Testifying before the House Judiciary Committee yesterday, Attorney General Eric Holder was grilled once again about his response to marijuana legalization in Colorado and Washington. He correctly responded that the Justice Department has "a vast amount of discretion" in deciding how to enforce the Controlled Substances Act and argued that his decision to focus on eight "federal enforcement priorities" in states that have legalized marijuana for medical or general use is "consistent with the aims of the statute." Rep. Jason Smith (R-Mo.) was not buying it. "Federal law takes precedence" over state law, Smith said. "The state of Colorado is undermining…federal law, correct? Why do you fail to enforce the laws of the land?"
This is the position that many Republicans, despite their supposed belief in federalism, have staked out with respect to the crumbling of pot prohibition. They not only accept the fanciful notion, which is no less absurd for having been endorsed by the Supreme Court, that interstate commerce includes marijuana that never crosses state lines, down to a plant in a cancer patient's yard or a bag of buds in her dresser drawer. They also argue, as Smith does, that "state law conflicts with federal law" if it does not punish everything that Congress decides to treat as a crime. Hence the feds must step into the gap, raiding and busting state-licensed marijuana growers and sellers.

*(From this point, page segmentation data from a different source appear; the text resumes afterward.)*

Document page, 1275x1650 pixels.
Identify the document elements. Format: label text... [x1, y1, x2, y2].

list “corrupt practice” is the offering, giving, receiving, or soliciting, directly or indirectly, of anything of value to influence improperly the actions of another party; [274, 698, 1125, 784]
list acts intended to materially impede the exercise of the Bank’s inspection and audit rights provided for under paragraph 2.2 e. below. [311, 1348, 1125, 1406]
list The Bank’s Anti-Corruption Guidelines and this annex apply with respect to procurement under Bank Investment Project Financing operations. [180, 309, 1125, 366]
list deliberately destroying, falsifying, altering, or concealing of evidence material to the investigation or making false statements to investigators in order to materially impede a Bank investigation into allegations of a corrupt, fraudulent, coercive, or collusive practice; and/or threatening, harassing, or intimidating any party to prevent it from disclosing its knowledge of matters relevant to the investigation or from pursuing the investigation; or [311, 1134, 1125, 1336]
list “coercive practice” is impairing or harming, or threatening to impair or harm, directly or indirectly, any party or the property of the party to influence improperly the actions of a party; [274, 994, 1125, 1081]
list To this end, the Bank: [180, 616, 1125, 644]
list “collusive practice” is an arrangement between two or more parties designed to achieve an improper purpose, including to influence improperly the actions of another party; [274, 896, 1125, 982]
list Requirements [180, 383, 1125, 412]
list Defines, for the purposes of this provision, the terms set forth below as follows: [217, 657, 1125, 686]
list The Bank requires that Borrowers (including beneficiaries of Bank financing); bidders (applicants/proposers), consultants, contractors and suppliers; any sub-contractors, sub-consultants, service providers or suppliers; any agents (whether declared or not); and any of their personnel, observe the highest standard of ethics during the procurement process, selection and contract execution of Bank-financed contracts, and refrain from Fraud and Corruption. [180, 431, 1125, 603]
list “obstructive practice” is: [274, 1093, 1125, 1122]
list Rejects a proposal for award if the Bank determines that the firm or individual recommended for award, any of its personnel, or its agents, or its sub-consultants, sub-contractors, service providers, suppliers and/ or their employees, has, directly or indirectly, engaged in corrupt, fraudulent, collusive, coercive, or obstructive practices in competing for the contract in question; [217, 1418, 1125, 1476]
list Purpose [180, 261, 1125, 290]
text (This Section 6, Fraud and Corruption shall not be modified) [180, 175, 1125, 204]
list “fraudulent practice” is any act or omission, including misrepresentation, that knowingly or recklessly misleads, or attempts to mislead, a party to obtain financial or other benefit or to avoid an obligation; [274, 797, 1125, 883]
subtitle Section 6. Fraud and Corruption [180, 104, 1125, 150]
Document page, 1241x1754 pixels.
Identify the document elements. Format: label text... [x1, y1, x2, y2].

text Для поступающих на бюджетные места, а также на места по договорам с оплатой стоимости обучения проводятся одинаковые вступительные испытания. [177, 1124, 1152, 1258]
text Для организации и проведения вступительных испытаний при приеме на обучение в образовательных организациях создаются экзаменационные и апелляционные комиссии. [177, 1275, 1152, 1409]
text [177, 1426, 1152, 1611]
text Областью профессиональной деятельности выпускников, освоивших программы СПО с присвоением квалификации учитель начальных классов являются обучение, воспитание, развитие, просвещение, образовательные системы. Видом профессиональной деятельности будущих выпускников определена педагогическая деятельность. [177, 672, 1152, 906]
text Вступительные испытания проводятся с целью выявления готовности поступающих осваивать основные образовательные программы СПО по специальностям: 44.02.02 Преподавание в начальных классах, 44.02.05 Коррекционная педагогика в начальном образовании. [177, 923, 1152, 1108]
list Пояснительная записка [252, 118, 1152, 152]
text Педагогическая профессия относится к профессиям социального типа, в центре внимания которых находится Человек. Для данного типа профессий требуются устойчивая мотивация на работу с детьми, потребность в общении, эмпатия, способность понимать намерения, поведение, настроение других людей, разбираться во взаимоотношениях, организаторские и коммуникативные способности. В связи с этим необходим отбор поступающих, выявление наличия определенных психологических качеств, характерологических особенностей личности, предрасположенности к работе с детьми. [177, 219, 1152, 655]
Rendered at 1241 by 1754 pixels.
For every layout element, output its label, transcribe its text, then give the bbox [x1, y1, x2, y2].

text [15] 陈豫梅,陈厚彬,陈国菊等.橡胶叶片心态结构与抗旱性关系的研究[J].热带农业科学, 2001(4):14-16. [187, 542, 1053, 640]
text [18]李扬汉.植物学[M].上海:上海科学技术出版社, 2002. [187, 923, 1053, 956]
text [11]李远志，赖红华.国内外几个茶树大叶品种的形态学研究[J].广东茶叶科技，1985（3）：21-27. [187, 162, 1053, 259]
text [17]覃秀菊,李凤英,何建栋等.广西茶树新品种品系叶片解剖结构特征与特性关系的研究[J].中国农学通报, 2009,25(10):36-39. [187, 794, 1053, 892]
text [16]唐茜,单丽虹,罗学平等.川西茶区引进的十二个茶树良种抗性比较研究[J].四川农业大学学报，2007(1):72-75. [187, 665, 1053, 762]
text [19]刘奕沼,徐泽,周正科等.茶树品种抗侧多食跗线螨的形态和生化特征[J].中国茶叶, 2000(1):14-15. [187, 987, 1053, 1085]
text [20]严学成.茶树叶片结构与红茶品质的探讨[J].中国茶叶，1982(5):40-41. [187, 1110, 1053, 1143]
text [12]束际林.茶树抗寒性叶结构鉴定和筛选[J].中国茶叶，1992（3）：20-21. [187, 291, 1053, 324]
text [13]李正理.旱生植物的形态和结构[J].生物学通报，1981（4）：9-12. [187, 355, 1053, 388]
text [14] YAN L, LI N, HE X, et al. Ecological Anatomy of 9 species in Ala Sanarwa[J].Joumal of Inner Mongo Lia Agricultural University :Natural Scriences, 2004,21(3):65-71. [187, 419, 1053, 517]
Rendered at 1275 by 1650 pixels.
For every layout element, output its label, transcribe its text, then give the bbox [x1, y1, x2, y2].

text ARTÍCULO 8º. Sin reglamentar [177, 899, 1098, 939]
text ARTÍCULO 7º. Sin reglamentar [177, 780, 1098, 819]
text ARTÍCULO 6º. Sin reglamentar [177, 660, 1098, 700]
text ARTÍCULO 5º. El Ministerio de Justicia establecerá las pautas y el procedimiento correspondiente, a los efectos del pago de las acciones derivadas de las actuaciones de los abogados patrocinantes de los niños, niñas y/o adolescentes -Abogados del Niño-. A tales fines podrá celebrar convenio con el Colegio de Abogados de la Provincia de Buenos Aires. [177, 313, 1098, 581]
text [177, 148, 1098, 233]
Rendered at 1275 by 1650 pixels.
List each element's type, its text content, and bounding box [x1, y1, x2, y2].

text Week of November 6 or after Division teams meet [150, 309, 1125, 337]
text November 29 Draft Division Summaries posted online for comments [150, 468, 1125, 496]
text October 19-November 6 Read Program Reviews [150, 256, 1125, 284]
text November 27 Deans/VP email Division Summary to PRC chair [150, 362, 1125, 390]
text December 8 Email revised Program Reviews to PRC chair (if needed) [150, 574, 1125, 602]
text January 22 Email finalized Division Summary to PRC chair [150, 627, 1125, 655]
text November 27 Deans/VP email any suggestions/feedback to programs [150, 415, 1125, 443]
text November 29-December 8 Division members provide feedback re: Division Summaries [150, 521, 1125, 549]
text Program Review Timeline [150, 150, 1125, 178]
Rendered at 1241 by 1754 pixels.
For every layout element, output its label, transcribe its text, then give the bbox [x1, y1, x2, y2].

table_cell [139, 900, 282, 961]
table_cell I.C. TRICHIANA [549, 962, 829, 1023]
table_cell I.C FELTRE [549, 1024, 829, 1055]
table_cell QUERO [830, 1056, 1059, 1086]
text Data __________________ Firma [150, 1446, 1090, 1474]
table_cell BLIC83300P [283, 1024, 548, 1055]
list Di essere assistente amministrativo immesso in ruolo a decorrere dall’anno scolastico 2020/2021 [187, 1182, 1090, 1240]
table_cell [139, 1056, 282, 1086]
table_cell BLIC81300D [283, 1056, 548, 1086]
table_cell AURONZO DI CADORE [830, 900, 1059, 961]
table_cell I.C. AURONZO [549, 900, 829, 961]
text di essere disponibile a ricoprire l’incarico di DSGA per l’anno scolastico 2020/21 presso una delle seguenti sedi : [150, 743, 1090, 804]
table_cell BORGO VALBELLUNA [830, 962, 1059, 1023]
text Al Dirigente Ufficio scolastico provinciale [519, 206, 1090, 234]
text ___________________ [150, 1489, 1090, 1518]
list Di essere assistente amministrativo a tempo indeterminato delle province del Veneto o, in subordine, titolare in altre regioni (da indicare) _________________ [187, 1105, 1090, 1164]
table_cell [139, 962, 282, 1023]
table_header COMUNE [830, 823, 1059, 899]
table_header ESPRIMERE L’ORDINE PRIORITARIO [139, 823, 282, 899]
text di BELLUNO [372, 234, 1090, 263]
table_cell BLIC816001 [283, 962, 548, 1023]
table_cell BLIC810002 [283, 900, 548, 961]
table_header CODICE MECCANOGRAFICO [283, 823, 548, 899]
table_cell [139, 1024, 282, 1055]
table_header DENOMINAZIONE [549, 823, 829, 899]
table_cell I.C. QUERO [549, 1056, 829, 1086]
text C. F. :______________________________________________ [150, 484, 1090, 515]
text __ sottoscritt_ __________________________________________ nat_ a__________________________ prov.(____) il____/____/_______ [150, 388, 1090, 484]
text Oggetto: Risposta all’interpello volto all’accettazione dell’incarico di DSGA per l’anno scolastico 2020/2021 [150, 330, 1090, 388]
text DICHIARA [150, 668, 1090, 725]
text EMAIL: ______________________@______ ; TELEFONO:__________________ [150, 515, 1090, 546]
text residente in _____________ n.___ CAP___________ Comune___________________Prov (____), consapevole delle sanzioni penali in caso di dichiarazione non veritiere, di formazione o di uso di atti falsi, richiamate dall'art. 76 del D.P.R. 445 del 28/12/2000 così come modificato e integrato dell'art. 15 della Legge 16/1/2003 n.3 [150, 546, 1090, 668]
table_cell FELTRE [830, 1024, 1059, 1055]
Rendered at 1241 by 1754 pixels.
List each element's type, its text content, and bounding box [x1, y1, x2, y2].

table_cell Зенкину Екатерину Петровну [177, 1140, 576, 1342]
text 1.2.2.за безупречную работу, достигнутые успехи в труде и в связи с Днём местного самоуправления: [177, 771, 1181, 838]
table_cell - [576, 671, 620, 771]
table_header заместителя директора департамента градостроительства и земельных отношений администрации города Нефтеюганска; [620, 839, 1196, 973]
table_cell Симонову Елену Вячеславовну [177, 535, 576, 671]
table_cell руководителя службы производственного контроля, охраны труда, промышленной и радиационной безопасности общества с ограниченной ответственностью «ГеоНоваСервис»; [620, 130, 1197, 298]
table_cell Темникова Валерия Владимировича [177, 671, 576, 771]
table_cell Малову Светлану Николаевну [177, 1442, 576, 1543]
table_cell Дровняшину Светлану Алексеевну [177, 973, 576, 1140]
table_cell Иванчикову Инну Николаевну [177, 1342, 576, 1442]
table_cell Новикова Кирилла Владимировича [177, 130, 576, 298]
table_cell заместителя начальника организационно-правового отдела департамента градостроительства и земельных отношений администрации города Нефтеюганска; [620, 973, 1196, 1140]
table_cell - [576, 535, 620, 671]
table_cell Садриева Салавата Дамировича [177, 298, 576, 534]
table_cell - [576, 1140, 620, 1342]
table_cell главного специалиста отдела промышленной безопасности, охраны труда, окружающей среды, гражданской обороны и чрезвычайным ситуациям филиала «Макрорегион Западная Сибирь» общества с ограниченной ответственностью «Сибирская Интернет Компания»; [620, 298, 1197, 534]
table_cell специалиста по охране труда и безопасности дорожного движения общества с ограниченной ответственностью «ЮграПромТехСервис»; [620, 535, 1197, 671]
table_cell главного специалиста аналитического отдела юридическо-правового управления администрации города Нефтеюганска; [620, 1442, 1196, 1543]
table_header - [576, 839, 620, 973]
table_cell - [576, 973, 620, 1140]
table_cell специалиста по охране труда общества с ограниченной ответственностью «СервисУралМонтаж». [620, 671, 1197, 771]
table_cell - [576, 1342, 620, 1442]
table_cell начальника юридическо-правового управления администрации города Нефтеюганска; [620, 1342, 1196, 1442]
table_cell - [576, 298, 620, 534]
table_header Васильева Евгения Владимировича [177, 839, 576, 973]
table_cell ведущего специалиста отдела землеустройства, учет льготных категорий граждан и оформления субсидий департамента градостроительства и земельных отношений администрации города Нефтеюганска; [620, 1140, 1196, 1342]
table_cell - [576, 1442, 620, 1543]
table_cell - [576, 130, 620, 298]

According to Smith (and Ted Cruz, among others), Holder is obligated to crush the experiments in Colorado and Washington.
Holder shares Smith's assumptions about federal power, but he argues that just because he has the legal authority to do something does not mean it's a good idea. He correctly notes that the Justice Department has never prosecuted every violation of the Controlled Substances Act. Not even close. Judging from survey data, more than 31 million Americans violated the federal ban on marijuana in 2012; 750,000 of them were arrested. That's less than 3 percent. The feds are responsible for about 1 percent of marijuana arrests, meaning they nab something like 0.02 percent of violators. Given its limited resources, the Justice Department, under both Republican and Democratic administrations, generally has eschewed small marijuana cases. Since the feds are responsible for 1 percent of marijuana arrests, what do gung-ho drug warriors like Smith think the Justice Department should do in states that decide they no longer want to be responsible for the other 99 percent? The department simply does not have the resources to pick up that kind of slack.
It's true that U.S. attorneys could send threatening letters to marijuana businesses and their landlords, which probably would be pretty effective at shutting them down. But then what? In Colorado, adults are allowed to grow up to six plants at home and share the produce, one ounce at a time, with friends, relatives, and acquaintances. Washington has hundreds of quasi-legal businesses that sell marijuana, ostensibly for medical use, which was authorized by a 1998 ballot initiative. The Justice Department can close state-licensed stores without too much effort, but the alternative sources will be much harder to control. That thought probably has occurred to Holder, who waited 10 months before settling on a less confrontational approach.
The memo that Deputy Attorney General James Cole issued on August 29 makes no promises, but it suggests that prosecuting state-legal cannabusinesses is not a good use of federal resources unless they are contributing to one of the eight problems listed in the memo, which include distribution to minors, sales of other drugs, interstate smuggling, violence, and organized crime. Holder is right that such prioritization is within his authority under the Controlled Substances Act, and Smith is wrong to suggest otherwise. Furthermore, this misguided argument in favor of imposing pot prohibition on recalcitrant states puts Republicans on the wrong side of history and the wrong side of their own avowed principles.